Every time I need to process a stream of data two things are usually true.

A I need to breakup a stream of data into smaller chunks I can then process. B I have to code the buffering of the stream manually. This involves reading in a chunk from the stream, then searching the chunk for the data I want, then fetching another chunk, and so on. In most languages this results in a non trivial bit of code.

At maligun.com we use Kafka for our event processing, as such I wrote a CLI tool to send a piped stream of events to Kafka. Kafka can accept any number serialization protocols in the event payload, which means it could be anything from JSON to Protobuf. As such I choose to delimit events by CR, \r, (Carriage Return). So the program should read chunks of data into a buffer until it finds a CR or EOF then post the payload to Kafka on a topic indicated by a command line option.

Because this is a CLI and I want to pipe events from a file, or another program that generates events, our program will read from os.Stdin. Normally we would have to write the buffering and searching portion ourselves. Except golang has a surprise called the buffo.Scanner. Of course you can browse the documentation, but lets look at an implementation I wrote called EventReader.

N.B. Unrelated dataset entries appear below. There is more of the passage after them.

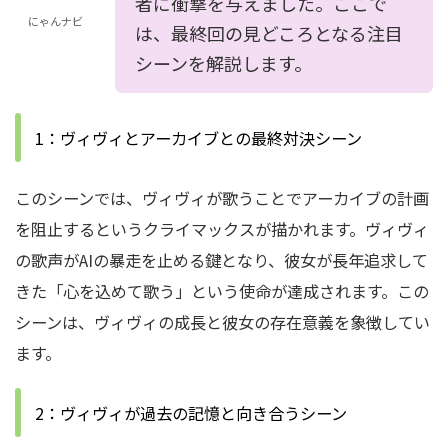
者に衝撃を与えました。ここで
にゃんナビ
は、最終回の見どころとなる注目
シーンを解説します。
1：ヴィヴィとアーカイブとの最終対決シーン
このシーンでは、ヴィヴィが歌うことでアーカイブの計画
を阻止するというクライマックスが描かれます。ヴィヴィ
の歌声がAIの暴走を止める鍵となり、彼女が長年追求して
きた「心を込めて歌う」という使命が達成されます。この
シーンは、ヴィヴィの成長と彼女の存在意義を象徴してい
ます。
2：ヴィヴィが過去の記憶と向き合うシーン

For simplicity sake ReadEvent() will return a new []btye for each event it reads from the stream.

Here is how the main() in our CLI will use it

for reader := NewEventReader(os.Stdin); ; {
    eventPayload, err := reader.ReadEvent()
    if err != nil {
        if err != io.EOF {
           checkErr("read from stdin failed with", err)
        }
        os.Exit(0)
    }
    resp, err := kafka.SendEvent(context.Background(), “my-topic”, ‘my-hash’,
      eventPayload)
    if err != nil {
        fmt.Fprintf(os.Stderr, “SendEvent failed with - %s\n", err)
        fmt.Fprintln(os.Stderr, string(resp))
        os.Exit(1)
    }
    fmt.Println(string(resp))
}

Here is our implementation of EventReader

import (
      "bufio"
      "bytes"
      "io"
)
 
type EventReader struct {
      scanner *bufio.Scanner
      buffer  []byte
      idx    int
}
 
func NewEventReader(source io.Reader) *EventReader {
      scanner := bufio.NewScanner(source)
      split := func(data []byte, atEOF bool) (advance int, data []byte, err error) {
              if atEOF && len(data) == 0 {
                    return 0, nil, nil
              }
              if i := bytes.IndexByte(data, '\r'); i >= 0 {
                    // We have a full event
                    return i + 1, data[0:i], nil
              }
              // If we're at EOF, we have a final event
              if atEOF {
                    return len(data), data, nil
              }
              // Request more data.
              return 0, nil, nil
      }
      // Set the split function for the scanning operation.
      scanner.Split(split)
 
      return &EventReader{
              scanner: scanner,
      }
}
 
func (self *EventReader) ReadEvent() ([]byte, error) {
      if self.scanner.Scan() {
              event := self.scanner.Bytes()
              return event, nil
      }
      if err := self.scanner.Err(); err != nil {
              return nil, err
      }
      return nil, io.EOF
}

The cool part is the split function. This function gets passed the contents of the currently buffered read. This allows us to search the current buffer for our delimiter (In this case \r) if we find it, we return how many bytes the buffer should advance before giving us data again and we return the data the scanner should return to the caller. If we don’t find our delimiter, we return 0, nil, nil which tells to scanner read more data into the buffer and call us again.

I for one was very happy to find this in the golang standard library. Thank you golang authors.